So the slaughtering of the suitors was ended; and now Ulysses bade cleanse the hall, and wash the benches and the tables with water, and purify them with sulphur. And when this was done, that Euryclea, the nurse, should go to Penelopé and tell her that her husband was indeed returned. So Euryclea went to her chamber and found the Queen newly woke from slumber, and told her that her husband was returned, and how that he had slain the suitors, and how that she had known him by the scar where the wild boar had wounded him.
And yet the Queen doubted, and said, “Let me go down and see my son, and these men that are slain, and the man who slew them.”
So she went, and sat in the twilight by the other wall, and Ulysses sat by a pillar, with his eyes cast down, waiting till his wife should speak to him. But she was sore perplexed; for now she seemed to know him, and now she knew him not, being in such evil case, for he had not suffered that the women should put new robes upon him.
And Telemachus said, “Mother, evil mother, sittest thou apart from my father, and speakest not to him? Surely thy heart is harder than a stone.”
But Ulysses said, “Let be Telemachus. Thy mother will know that which is true in good time. But now let us hide this slaughter for a while, lest the friends of these men seek vengeance against us. Wherefore let there be music and dancing in the hall, so that men shall say, ‘This is the wedding of the Queen, and there is joy in the palace,’ and know not of the truth.”

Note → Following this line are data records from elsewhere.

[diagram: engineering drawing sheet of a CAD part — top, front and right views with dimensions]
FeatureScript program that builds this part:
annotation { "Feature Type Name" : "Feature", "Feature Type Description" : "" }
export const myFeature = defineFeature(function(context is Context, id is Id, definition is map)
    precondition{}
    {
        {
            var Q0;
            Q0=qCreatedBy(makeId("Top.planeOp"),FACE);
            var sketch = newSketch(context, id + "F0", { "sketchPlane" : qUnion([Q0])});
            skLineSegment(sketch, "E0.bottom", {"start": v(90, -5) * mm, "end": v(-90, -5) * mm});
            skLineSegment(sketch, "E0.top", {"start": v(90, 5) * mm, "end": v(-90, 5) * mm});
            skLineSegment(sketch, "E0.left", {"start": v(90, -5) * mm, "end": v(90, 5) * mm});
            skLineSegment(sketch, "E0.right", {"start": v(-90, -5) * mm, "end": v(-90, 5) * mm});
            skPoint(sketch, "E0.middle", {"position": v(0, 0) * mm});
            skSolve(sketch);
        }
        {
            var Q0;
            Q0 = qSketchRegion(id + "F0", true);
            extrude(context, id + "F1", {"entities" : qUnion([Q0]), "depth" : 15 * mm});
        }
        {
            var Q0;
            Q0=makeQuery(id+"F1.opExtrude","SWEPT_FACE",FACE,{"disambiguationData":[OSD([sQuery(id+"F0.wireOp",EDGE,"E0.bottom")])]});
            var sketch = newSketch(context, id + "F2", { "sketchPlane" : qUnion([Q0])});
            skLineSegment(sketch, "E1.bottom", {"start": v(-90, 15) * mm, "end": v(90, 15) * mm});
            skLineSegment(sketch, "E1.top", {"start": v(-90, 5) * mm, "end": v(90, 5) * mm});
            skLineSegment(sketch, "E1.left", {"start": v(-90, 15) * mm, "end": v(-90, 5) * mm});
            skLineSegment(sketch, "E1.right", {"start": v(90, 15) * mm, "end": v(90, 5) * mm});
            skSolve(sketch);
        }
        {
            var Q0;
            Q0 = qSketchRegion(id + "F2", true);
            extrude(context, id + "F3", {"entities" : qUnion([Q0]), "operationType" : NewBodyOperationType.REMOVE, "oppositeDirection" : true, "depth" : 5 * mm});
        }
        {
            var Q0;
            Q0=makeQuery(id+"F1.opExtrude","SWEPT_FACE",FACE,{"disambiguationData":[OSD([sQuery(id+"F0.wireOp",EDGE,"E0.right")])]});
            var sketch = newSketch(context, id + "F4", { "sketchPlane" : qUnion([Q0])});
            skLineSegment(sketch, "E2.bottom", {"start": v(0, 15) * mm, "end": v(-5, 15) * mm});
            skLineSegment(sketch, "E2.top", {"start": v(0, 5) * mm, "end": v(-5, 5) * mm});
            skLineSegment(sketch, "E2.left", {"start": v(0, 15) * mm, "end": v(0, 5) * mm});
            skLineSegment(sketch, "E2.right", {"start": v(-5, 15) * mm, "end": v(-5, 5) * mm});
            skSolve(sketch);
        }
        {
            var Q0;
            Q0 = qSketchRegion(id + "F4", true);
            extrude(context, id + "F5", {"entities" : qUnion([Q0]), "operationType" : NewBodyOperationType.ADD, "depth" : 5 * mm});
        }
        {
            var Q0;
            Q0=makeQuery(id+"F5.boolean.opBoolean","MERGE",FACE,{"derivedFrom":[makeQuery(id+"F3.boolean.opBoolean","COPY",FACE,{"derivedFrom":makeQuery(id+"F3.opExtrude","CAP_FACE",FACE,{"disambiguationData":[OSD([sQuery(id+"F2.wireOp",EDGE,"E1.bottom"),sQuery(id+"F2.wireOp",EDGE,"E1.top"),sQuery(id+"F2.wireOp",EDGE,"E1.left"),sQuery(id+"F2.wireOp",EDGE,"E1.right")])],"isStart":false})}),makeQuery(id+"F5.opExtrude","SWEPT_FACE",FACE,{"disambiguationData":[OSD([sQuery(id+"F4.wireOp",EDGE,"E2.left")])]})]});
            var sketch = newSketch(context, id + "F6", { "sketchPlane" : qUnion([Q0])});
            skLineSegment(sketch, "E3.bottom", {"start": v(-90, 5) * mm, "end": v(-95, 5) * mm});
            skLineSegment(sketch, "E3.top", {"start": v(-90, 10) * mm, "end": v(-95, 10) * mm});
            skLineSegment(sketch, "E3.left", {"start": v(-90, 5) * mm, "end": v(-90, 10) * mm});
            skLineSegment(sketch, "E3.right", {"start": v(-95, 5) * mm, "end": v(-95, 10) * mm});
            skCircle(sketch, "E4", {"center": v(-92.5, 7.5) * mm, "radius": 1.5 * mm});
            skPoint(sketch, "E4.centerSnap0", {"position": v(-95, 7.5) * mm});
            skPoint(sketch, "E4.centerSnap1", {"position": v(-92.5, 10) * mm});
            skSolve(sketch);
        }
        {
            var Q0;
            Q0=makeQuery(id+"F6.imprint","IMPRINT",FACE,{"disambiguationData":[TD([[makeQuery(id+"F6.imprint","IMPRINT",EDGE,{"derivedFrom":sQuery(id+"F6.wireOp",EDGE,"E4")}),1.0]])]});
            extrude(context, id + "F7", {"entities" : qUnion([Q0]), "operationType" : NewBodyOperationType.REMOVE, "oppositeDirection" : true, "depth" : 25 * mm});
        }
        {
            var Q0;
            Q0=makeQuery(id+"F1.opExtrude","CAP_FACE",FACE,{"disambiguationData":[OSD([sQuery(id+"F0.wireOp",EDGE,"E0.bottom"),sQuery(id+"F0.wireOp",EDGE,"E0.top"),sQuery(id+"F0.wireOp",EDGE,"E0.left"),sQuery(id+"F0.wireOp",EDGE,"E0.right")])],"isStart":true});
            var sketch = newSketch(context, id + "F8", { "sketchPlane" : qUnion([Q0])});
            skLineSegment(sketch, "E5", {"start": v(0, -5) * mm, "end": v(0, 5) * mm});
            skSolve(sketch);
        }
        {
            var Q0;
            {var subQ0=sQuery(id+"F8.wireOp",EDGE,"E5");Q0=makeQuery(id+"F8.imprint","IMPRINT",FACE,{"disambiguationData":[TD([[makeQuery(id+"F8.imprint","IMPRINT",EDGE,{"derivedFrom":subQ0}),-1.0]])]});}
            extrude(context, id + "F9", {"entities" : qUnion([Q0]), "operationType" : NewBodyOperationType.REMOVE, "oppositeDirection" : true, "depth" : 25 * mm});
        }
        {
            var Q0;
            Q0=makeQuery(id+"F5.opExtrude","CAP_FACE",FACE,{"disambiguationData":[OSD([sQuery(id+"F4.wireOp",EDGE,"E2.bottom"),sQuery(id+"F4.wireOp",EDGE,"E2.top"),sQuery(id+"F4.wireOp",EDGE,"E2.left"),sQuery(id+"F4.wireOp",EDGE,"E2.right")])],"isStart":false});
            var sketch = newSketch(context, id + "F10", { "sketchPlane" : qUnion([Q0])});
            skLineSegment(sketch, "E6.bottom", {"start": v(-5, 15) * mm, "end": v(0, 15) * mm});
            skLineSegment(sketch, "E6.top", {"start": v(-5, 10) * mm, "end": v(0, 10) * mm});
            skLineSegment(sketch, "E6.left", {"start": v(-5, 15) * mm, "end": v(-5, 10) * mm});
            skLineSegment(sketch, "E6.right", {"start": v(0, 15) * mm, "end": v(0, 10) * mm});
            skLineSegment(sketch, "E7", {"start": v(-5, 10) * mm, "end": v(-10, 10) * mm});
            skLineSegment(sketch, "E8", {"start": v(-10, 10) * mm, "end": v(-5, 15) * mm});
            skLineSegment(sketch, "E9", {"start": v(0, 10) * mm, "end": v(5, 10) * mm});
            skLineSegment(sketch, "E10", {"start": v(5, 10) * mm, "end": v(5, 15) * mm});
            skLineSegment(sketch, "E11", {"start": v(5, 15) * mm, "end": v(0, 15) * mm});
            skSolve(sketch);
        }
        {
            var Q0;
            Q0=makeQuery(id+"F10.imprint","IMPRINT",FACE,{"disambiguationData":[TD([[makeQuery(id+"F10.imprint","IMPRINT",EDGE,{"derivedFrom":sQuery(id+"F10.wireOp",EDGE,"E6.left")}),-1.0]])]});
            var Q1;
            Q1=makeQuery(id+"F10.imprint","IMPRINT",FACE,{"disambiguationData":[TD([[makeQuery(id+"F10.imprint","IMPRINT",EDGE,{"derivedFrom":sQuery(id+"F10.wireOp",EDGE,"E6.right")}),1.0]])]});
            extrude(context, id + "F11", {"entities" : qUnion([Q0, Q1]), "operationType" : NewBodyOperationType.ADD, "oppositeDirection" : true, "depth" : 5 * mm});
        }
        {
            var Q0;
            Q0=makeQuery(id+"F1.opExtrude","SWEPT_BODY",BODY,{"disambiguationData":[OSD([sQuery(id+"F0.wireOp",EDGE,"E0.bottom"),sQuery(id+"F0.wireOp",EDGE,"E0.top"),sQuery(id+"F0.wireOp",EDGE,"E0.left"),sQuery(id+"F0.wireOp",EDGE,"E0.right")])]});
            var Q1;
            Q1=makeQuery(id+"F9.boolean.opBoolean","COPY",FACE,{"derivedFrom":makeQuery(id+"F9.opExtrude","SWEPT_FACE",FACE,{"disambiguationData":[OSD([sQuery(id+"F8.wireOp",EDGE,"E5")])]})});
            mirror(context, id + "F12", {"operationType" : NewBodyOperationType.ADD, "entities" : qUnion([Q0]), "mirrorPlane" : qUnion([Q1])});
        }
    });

So the minstrel played and the women danced. And meanwhile Ulysses went to the bath, and clothed himself in bright apparel, and came back to the hall, and Athené made him fair and young to see. Then he sat him down as before, over against his wife, and said,—
“Surely, O lady, the gods have made thee harder of heart than all women besides. Would other wife have kept away from her husband, coming back now after twenty years?”
And when she doubted yet, he spake again, “Hear thou this, Penelopé, and know that it is I myself, and not another. Dost thou remember how I built up the bed in our chamber? In the court there grew an olive tree, stout as a pillar, and round it I built a chamber of stone, and spanned the chamber with a roof; and I hung also a door, and then I cut off the leaves of the olive, and planed the trunk, to be smooth and round; and the bed I inlaid with ivory and silver and gold, and stretched upon it an ox-hide that was ornamented with silver.”
Then Penelopé knew him, that he was her husband indeed, and ran to him, and threw her arms about him, and kissed him, saying, “Pardon me, my lord, if I was slow to know thee; for ever I feared, so many wiles have men, that some one should deceive me, saying that he was my husband. But now I know this, that thou art he and not another.”
And they wept over each other and kissed each other. So did Ulysses come back to his home after twenty years.